49      Le Tribunal estime que le premier moyen est également fondé.

50      À cet égard, il y a lieu de rappeler qu’il résulte clairement tant de l’article 72 du statut que des DGE que la reconnaissance du statut de maladie grave est subordonnée à l’examen circonstancié de l’état de santé de la personne concernée et des conditions de traitement de la pathologie en cause (voir, en ce sens, arrêt du 23 novembre 2010, Marcuccio/Commission, F‑65/09, EU:F:2010:149, points 55 et 56).

51      Comme observé au point 39 du présent arrêt, le médecin-conseil a considéré que l’affection du fils de la requérante était « parfaitement stable ». Selon le RCAM, cette affection « parfaitement stable » a justifié la reconnaissance du statut de maladie grave jusqu’au 31 décembre 2013. Toutefois, également selon le RCAM, cette affection « parfaitement stable » et donc inchangée ne justifie plus la reconnaissance de ce statut à partir du 1er janvier 2014, sans que la décision attaquée fasse état des éléments qui ont amené le RCAM à parvenir à une appréciation inverse de l’affection du fils de la requérante.

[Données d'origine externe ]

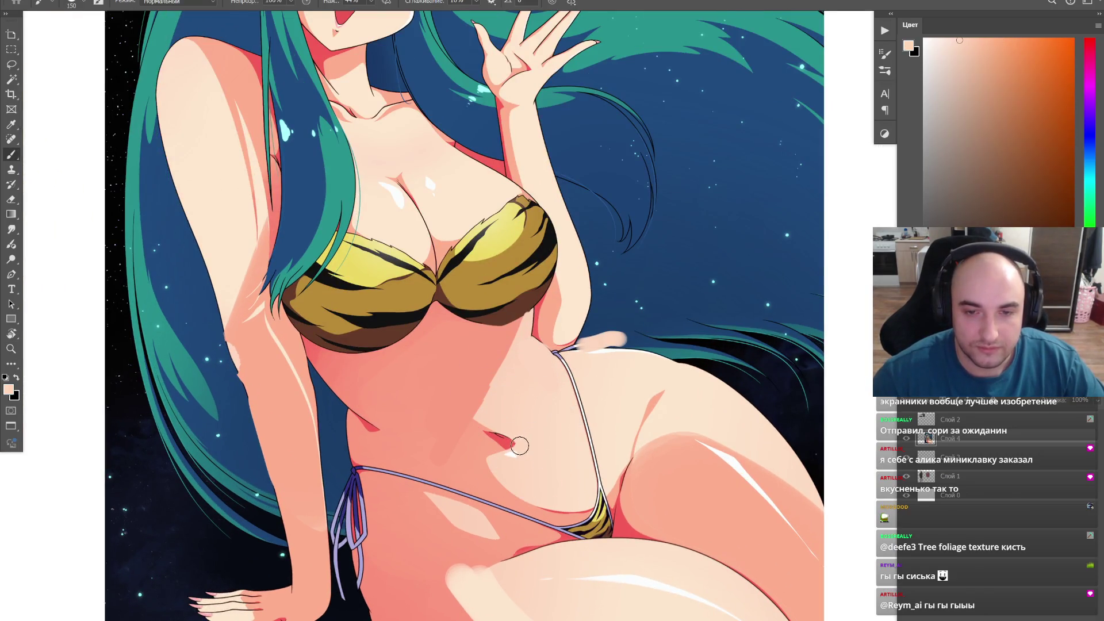
pyautogui.press('bracketleft')
pyautogui.press('bracketleft')
pyautogui.press('bracketleft')
pyautogui.keyDown('alt'); pyautogui.click(482, 398); pyautogui.keyUp('alt')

Il s’ensuit nécessairement que le RCAM n’a pas adopté la décision attaquée sur la base d’un examen concret et circonstancié de l’état de santé de l’intéressé.

52      Il résulte de ce qui précède que la décision attaquée doit être annulée.

 Sur les dépens

53      Aux termes de l’article 101 du règlement de procédure, sous réserve des autres dispositions du chapitre huitième du titre deuxième dudit règlement, toute partie qui succombe supporte ses propres dépens et est condamnée aux dépens exposés par l’autre partie, s’il est conclu en ce sens. En vertu de l’article 102, paragraphe 1, du même règlement, le Tribunal peut décider, lorsque l’équité l’exige, qu’une partie qui succombe supporte ses propres dépens, mais n’est condamnée que partiellement aux dépens exposés par l’autre partie, voire qu’elle ne doit pas être condamnée à ce titre.

54      Il résulte des motifs énoncés ci-dessus que le Conseil est la partie qui succombe pour l’essentiel. En outre, la requérante a, dans ses conclusions, expressément conclu à ce que celui-ci soit condamné aux dépens. Les circonstances de l’espèce ne justifiant pas l’application des dispositions de l’article 102, paragraphe 1, du règlement de procédure, le Conseil doit supporter ses propres dépens et être condamné à supporter ceux exposés par la requérante.

Par ces motifs,

LE TRIBUNAL DE LA FONCTION PUBLIQUE
(première chambre)

déclare et arrête :

1)      La décision du 8 avril 2014 par laquelle le bureau liquidateur de Bruxelles (Belgique) du régime commun d’assurance maladie a rejeté la demande de prolongation de reconnaissance, en tant que maladie grave, de la maladie du fils de FY est annulée.

2)      Le Conseil de l’Union européenne supporte ses propres dépens et est condamné à supporter les dépens exposés par FY.

Barents

Perillo

Svenningsen

Ainsi prononcé en audience publique à Luxembourg, le 28 avril 2016.

Le greffier

 

       Le président

W. Hakenberg

 

       R. Barents


* Langue de procédure : le français.